In this chapter, we apply the RGF to study the influence of added salt on the phase behavior of polyelectrolyte systems, with a focus on the role of the chain structure.

An important conclusion is that small wavelength fluctuations are highly coupled to the chain structure at short length scales; stiff chains (semiflexible rods) have lower correlation energies and consequently narrower two-phase regions than flexible chains. Although in semidilute or high-salt solutions flexible polyelectrolytes are overall Gaussian, we find that their phase behavior is nevertheless much closer to that of semiflexible rods than that of ideal Gaussian chain. By renormalizing the chain structure, the RGF properly treats fluctuations on intrachain length scales and naturally suppresses the higher-wavenumber fluctuation modes without the introduction of an artificial cut-off as in “modified RPA". Thus, our theory can treat systems across a significantly wider density window and, importantly, can treat systems at much higher charge densities (up tolbf/b'1) than previously possible with the commonly used fg-RPA theory or any other field theories that involve a bare Gaussian chain structure approximation. While we would have liked to compare the RGF to predictions from the “modified RPA” theory, the latter was developed and illustrated only for salt-free polyelectrolyte solutions, and no attempt was made to give a quantitative estimate of the cutoff nor to generalize the single cut-off

to solutions with multiple polyelectrolytes or small ions, making fair quantitative comparisons difficult. We thus do not attempt to compare the RGF to the “modified RPA.”

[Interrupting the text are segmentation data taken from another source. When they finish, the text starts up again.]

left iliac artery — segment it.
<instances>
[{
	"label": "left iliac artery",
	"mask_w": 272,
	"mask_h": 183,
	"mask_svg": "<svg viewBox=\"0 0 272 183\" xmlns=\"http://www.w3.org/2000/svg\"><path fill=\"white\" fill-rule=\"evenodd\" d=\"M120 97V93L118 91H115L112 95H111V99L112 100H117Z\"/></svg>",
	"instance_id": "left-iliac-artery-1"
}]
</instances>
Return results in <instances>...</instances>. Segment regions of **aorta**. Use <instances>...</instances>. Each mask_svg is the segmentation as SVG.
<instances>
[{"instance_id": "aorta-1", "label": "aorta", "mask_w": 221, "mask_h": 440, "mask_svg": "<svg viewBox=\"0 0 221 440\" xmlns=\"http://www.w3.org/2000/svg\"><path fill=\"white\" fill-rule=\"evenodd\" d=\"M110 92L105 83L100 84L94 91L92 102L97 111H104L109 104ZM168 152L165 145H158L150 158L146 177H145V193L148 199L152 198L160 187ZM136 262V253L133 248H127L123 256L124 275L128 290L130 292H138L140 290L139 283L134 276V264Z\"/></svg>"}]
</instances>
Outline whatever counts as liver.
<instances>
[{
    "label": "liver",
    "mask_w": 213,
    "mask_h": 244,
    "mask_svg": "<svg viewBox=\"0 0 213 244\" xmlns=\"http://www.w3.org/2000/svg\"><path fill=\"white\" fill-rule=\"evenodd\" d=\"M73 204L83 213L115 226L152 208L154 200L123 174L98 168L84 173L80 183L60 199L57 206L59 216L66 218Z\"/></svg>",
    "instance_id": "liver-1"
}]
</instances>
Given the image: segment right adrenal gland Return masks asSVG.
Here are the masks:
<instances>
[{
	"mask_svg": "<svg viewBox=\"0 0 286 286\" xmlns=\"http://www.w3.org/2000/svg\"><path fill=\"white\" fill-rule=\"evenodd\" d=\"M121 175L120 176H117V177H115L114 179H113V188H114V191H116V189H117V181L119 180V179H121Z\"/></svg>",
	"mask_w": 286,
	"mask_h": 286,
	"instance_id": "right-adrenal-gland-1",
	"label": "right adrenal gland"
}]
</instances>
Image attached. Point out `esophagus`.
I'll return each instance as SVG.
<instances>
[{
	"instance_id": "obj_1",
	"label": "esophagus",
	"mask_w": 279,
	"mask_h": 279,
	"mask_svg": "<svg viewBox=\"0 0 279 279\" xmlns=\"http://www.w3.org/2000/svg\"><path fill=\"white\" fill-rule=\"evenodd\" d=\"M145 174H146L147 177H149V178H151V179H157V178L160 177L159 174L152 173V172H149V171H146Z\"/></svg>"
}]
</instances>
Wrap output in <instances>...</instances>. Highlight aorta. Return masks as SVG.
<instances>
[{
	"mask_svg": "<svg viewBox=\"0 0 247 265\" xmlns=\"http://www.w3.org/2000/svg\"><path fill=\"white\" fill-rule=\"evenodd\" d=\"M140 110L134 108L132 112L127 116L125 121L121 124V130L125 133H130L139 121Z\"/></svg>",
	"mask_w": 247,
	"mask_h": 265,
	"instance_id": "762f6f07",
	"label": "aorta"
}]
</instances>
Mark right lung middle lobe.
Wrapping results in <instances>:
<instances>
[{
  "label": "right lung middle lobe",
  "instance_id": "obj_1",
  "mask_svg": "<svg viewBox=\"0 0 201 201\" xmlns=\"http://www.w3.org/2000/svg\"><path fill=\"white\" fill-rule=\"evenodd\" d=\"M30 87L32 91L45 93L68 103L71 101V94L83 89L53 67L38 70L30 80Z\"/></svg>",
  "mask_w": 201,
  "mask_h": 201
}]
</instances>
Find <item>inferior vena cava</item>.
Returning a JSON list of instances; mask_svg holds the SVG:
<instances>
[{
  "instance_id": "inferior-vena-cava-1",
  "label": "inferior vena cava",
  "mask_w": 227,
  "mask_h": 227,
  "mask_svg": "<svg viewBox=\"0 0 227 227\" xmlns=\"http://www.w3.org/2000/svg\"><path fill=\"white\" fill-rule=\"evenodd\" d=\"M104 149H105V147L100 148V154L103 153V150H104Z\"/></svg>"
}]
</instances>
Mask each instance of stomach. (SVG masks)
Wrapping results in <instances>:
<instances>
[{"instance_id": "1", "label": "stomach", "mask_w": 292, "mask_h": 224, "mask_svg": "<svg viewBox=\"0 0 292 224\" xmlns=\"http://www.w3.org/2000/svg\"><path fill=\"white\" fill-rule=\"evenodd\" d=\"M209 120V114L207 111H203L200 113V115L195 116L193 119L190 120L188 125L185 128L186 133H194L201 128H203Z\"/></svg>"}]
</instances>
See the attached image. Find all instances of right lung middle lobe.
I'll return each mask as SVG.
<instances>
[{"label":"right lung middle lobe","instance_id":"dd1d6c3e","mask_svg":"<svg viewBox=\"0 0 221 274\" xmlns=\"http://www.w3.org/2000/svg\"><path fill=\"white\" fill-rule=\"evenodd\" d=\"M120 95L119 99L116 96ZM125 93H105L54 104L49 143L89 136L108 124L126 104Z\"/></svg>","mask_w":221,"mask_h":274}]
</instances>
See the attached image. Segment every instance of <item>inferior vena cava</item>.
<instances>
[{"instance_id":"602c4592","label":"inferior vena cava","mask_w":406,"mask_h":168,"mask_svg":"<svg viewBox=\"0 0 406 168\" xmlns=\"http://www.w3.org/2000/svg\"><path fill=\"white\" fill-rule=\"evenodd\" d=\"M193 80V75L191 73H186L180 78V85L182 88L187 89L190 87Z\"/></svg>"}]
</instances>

The rest of the chapter is organized as follows. In Section 3.2 we present the essential results of the RGF relevant to bulk solutions. In Section 3.3 we examine the phase behavior of solutions of a single polyelectrolyte species, while in Section 3.4 we consider solutions with symmetric, oppositely charged polyelectrolytes. In both sections we compare phase diagrams predicted by the RGF for flexible chains with self-consistent chain structure to diagrams predicted for chains with fixed- Gaussian and semiflexible-rod structures. We follow in Section 3.5 by discussing the renormalization of chain structure and its effect on correlation energies. Finally, in Section 3.6 we conclude with a summary of the key results.